Bung Jokowi, rasanya demo Aksi Damai 4 November lalu adalah demo terbesar yang pernah terjadi di persada Indonesia. Oleh karena itu, sekali-kali jangan Anda remehkan! Dari Maluku sampai Aceh, dari Medan sampai Malang, dari Solo sampai Makassar, dari semua kota besar dan mungkin semua kabupaten di Indonesia, masyarakat bergerak ikhlas dan spontan menuntut hal yang sama: Adili Ahok, penista Al-Quran dan penghina ulama, secepat mungkin.
Tokoh Reformasi 1998 dan mantan Ketua MPR-RI, Dr. Amien Rais pun turun gunung untuk ikut serta dalam Aksi Damai 4 November 2016.
Tidak mungkin ada seorang tokoh dengan kharisma sehebat apa pun, tidak ada koodinator lapangan (korlap) dengan biaya sebanyak apa pun, dan tidak ada kekuasaan yang berasal dari mana pun yang dapat menggerakkan jutaan anak bangsa dengan tuntutan yang sama.
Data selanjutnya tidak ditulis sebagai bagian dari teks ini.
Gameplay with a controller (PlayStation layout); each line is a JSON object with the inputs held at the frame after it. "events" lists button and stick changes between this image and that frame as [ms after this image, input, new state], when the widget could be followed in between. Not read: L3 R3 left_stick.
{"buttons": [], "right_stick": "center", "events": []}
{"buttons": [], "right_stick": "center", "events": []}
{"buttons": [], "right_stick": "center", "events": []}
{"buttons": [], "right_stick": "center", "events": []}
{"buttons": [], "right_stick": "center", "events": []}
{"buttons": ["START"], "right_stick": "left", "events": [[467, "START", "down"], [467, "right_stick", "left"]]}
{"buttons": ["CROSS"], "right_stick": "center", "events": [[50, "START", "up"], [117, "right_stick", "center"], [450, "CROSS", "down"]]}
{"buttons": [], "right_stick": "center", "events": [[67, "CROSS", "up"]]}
Bung Jokowi, saya yakin Aksi Damai 4 November itu digerakkan para malaikat. Ramalan cuaca Badan Meteorologi mengatakan 4 November akan ada hujan lebat. Ternyata? Mendung merata melingkupi Jakarta sehingga demonstran ikut sejuk hatinya, di samping memang sudah diniatkan sejak awal harus menjadi demo sejuk dan damai.
Sesuai ramalan ilmiah BMKG, harusnya Jakarta mengalami hujan dan petir di Jumat siang. Namun tidak ada gerimis, tidak terlihat kilat petir dan halilintar, apalagi geluduk yang sering membarengi hujan lebat. Manusia boleh meramal, tapi takdir Allah yang berjalan.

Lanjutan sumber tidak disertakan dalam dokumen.